For carefully selected patients, radiation therapy can play an important role in the treatment of liver cancer. Radiation oncologists work closely with other team members to ensure radiation therapy is completely coordinated with the patient’s overall treatment plan.
After a patient undergoes liver cancer surgery, a pathologist examines all tissues removed during the operation. If tumor or lymph node samples indicate the surgery was unable to remove the cancer completely, the patient may receive radiation treatments aimed at eradicating remaining cancer cells. A variety of radiation systems available at Froedtert & The Medical College of Wisconsin precisely target cancerous tumors while sparing surrounding healthy tissue.
Definitive Management of Liver Cancer
Patients who are not candidates for surgery or other therapies may receive radiation as their primary treatment. This can include patients with primary tumors that are in an unfavorable location within the liver. In other instances, patients may receive radiation treatments when other therapies have failed to achieve complete tumor control.
SBRT for Liver Metastases
The liver as a whole cannot tolerate high doses of radiation. However, researchers have recently discovered that small portions of the liver can be treated with very high radiation doses. A new technique called Stereotactic Body Radiation Therapy (SBRT) takes advantage of this discovery to treat liver cancer.
SBRT treats small areas with very high doses of radiation while sparing healthy tissue within the liver and in nearby organs such as the kidneys, lungs and heart.
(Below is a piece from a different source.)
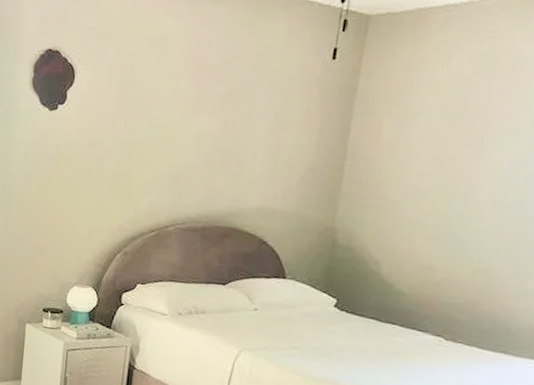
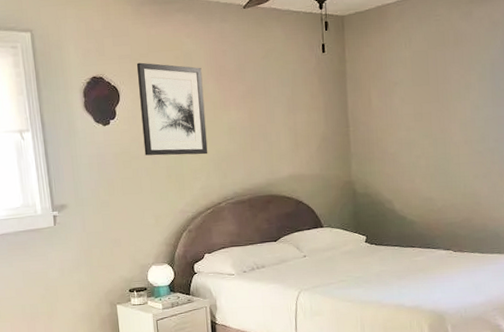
wall art: none [90,39,178,165] -> present [136,62,208,156]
This approach combines several technologies and techniques:
- Advanced radiation systems are used to tightly shape the radiation dose to the tumor target.
- CT scans before administering each radiation dose verify the location and shape of the lesion.
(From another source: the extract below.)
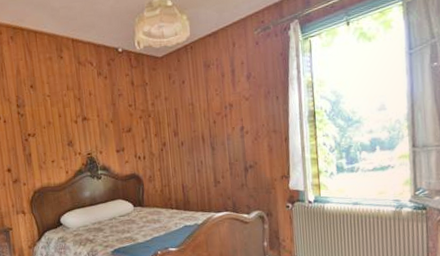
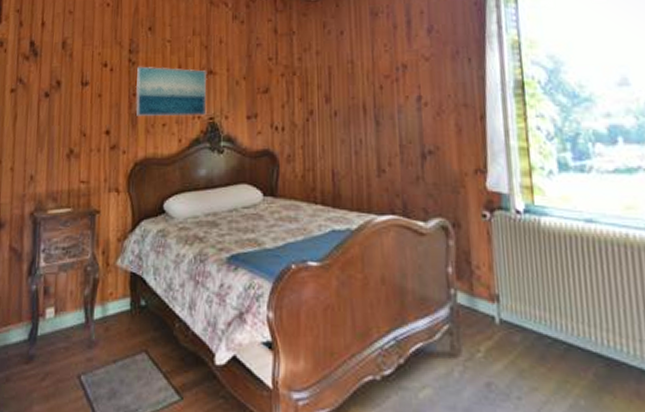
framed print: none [26,116,85,156] -> present [135,66,207,116]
- Special gating techniques are used to account for breathing motion.
The result is precise radiation therapy delivered at doses high enough to eradicate the cancer. SBRT requires fewer treatment visits — three to five sessions over 2 weeks, as opposed to the typical radiation course lasting 6 to 7 weeks.
Palliative Care for Advanced Disease
Radiation therapy can also be used as a palliative treatment for patients whose liver cancer has spread to other parts of the body. For example, treating brain metastases with radiation can relieve headaches and seizures, improve motor function and sensation, and dramatically improve alertness. Radiation therapy can also relieve the pain of bone metastases.